La France n’a toujours pas les outils d’une veille sanitaire efficace. Elle n’a pas d’indicateur fiable de la proportion du nombre de cas en population générale, faute d’une cohorte suivie au fil du temps, de sondages au sein de la population ou d’une analyse systématique des eaux usées. Or, pour envisager une stratégie d’investissement, il faut des moyens de suivi qui permettent de quantifier la rentabilité de la prévention.

Des économies substantielles

Des éléments préoccupants indiquent pourtant que les marchés du travail sont impactés. Aux Etats-Unis, David Cutler, à l’université Harvard, arrive au coût significatif de 3.700 milliards de dollars sur cinq ans, en tenant compte de la perte de qualité de vie, la perte de revenu et la hausse des frais de santé.
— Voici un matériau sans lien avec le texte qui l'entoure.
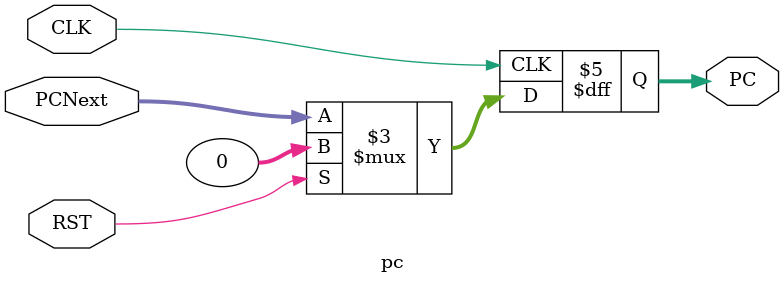
<source format=sv>
module pc #(
    parameter PC_WIDTH = 32
) (
    input logic CLK,
    input logic RST,
    input logic [PC_WIDTH-1:0] PCNext,
    output logic [PC_WIDTH-1:0] PC
);

    always_ff @ (posedge CLK)
        if (RST) PC <= {PC_WIDTH{1'b0}};
        else PC <= PCNext;

endmodule

</source>
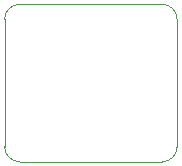
<source format=gbr>
G04 #@! TF.GenerationSoftware,KiCad,Pcbnew,(5.1.5)-3*
G04 #@! TF.CreationDate,2020-06-24T13:55:20-05:00*
G04 #@! TF.ProjectId,PressureSensor,50726573-7375-4726-9553-656e736f722e,rev?*
G04 #@! TF.SameCoordinates,Original*
G04 #@! TF.FileFunction,Profile,NP*
%FSLAX46Y46*%
G04 Gerber Fmt 4.6, Leading zero omitted, Abs format (unit mm)*
G04 Created by KiCad (PCBNEW (5.1.5)-3) date 2020-06-24 13:55:20*
%MOMM*%
%LPD*%
G04 APERTURE LIST*
%ADD10C,0.050000*%
G04 APERTURE END LIST*
D10*
X152400000Y-99695000D02*
G75*
G02X151130000Y-98425000I0J1270000D01*
G01*
X165735000Y-98425000D02*
G75*
G02X164465000Y-99695000I-1270000J0D01*
G01*
X164465000Y-86360000D02*
G75*
G02X165735000Y-87630000I0J-1270000D01*
G01*
X151130000Y-87630000D02*
G75*
G02X152400000Y-86360000I1270000J0D01*
G01*
X151130000Y-98425000D02*
X151130000Y-87630000D01*
X164465000Y-99695000D02*
X152400000Y-99695000D01*
X165735000Y-87630000D02*
X165735000Y-98425000D01*
X152400000Y-86360000D02*
X164465000Y-86360000D01*
M02*

</source>
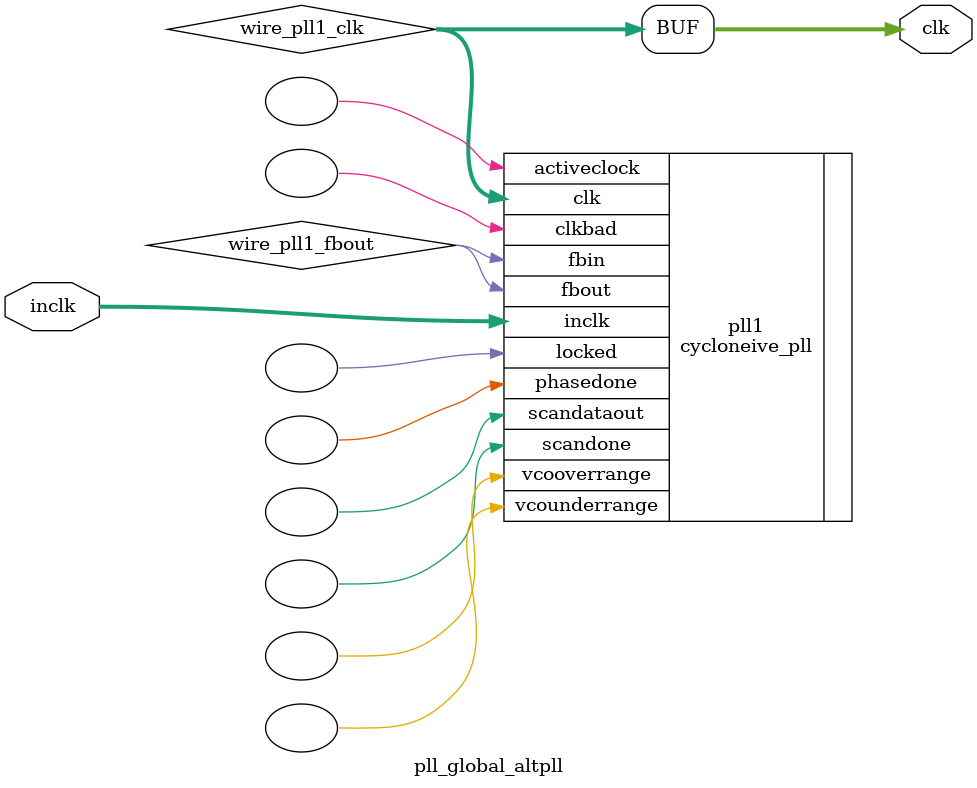
<source format=v>






//synthesis_resources = cycloneive_pll 1 
//synopsys translate_off
`timescale 1 ps / 1 ps
//synopsys translate_on
module  pll_global_altpll
	( 
	clk,
	inclk) /* synthesis synthesis_clearbox=1 */;
	output   [4:0]  clk;
	input   [1:0]  inclk;
`ifndef ALTERA_RESERVED_QIS
// synopsys translate_off
`endif
	tri0   [1:0]  inclk;
`ifndef ALTERA_RESERVED_QIS
// synopsys translate_on
`endif

	wire  [4:0]   wire_pll1_clk;
	wire  wire_pll1_fbout;

	cycloneive_pll   pll1
	( 
	.activeclock(),
	.clk(wire_pll1_clk),
	.clkbad(),
	.fbin(wire_pll1_fbout),
	.fbout(wire_pll1_fbout),
	.inclk(inclk),
	.locked(),
	.phasedone(),
	.scandataout(),
	.scandone(),
	.vcooverrange(),
	.vcounderrange()
	`ifndef FORMAL_VERIFICATION
	// synopsys translate_off
	`endif
	,
	.areset(1'b0),
	.clkswitch(1'b0),
	.configupdate(1'b0),
	.pfdena(1'b1),
	.phasecounterselect({3{1'b0}}),
	.phasestep(1'b0),
	.phaseupdown(1'b0),
	.scanclk(1'b0),
	.scanclkena(1'b1),
	.scandata(1'b0)
	`ifndef FORMAL_VERIFICATION
	// synopsys translate_on
	`endif
	);
	defparam
		pll1.bandwidth_type = "auto",
		pll1.clk0_divide_by = 1,
		pll1.clk0_duty_cycle = 50,
		pll1.clk0_multiply_by = 2,
		pll1.clk0_phase_shift = "0",
		pll1.clk1_divide_by = 2,
		pll1.clk1_duty_cycle = 50,
		pll1.clk1_multiply_by = 1,
		pll1.clk1_phase_shift = "0",
		pll1.clk2_divide_by = 3125,
		pll1.clk2_duty_cycle = 50,
		pll1.clk2_multiply_by = 768,
		pll1.clk2_phase_shift = "0",
		pll1.compensate_clock = "clk0",
		pll1.inclk0_input_frequency = 20000,
		pll1.operation_mode = "normal",
		pll1.pll_type = "auto",
		pll1.lpm_type = "cycloneive_pll";
	assign
		clk = {wire_pll1_clk[4:0]};
endmodule //pll_global_altpll
//VALID FILE

</source>
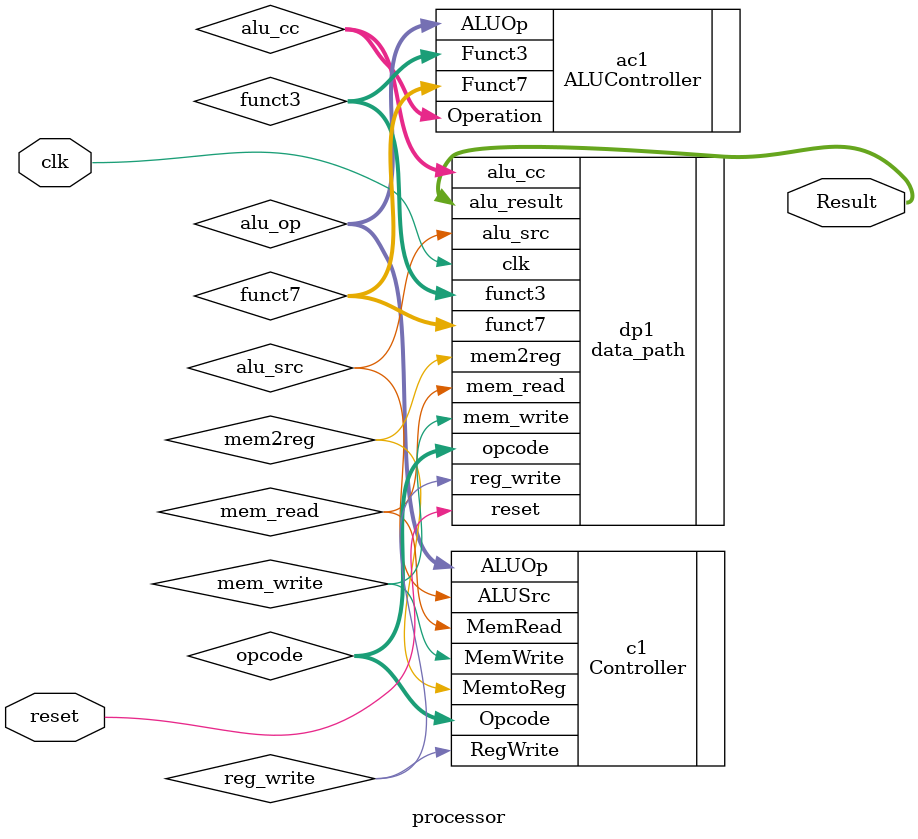
<source format=v>
`timescale 1ns / 1ps

module processor( clk, reset, Result  );

    input clk, reset;
    output [31:0] Result;
    
    wire reg_write, mem2reg, alu_src, mem_write, mem_read;
    wire [3:0] alu_cc;
    wire [6:0] opcode, funct7;
    wire [2:0] funct3;
    wire [1:0] alu_op;
    
    data_path dp1(  .clk(clk),
                    .reset(reset),
                    .reg_write(reg_write),
                    .mem2reg(mem2reg),
                    .alu_src(alu_src),
                    .mem_write(mem_write),
                    .mem_read(mem_read),
                    .alu_cc(alu_cc),
                    .opcode(opcode),
                    .funct3(funct3),
                    .funct7(funct7),
                    .alu_result(Result) );
                    
     Controller c1( .Opcode(opcode),
                    .ALUSrc(alu_src),
                    .MemtoReg(mem2reg),
                    .MemWrite(mem_write),
                    .MemRead(mem_read),
                    .RegWrite(reg_write),
                    .ALUOp(alu_op) );
                    
     ALUController ac1( .ALUOp(alu_op),
                        .Funct3(funct3),
                        .Funct7(funct7),
                        .Operation(alu_cc) );
endmodule

</source>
Le taux de participation à la population active n’y a pas encore retrouvé le niveau d’avant crise, il est toujours un point en retrait par rapport à la période avant Covid et stagne depuis mars 2022, selon le Bureau of Labor Statistics.

En France, sur les dix premiers mois de 2022, les indemnités journalières versées par l’Assurance Maladie au titre de la maladie (hors accident du travail) étaient en hausse de 49 % par rapport à 2019, de 19 % par rapport à 2021 et même de 5 % par rapport à 2020, époque où aucun vaccin n’était disponible.

Si un très grand nombre d'incertitudes continuent d'entourer le sujet, le rapport coût-bénéfice positif de l'investissement en faveur de la qualité de l'air pour les personnes aisées devrait nous motiver à faire l'évaluation pour la population générale, en gardant à l'esprit que le capital humain est une clé de la prospérité.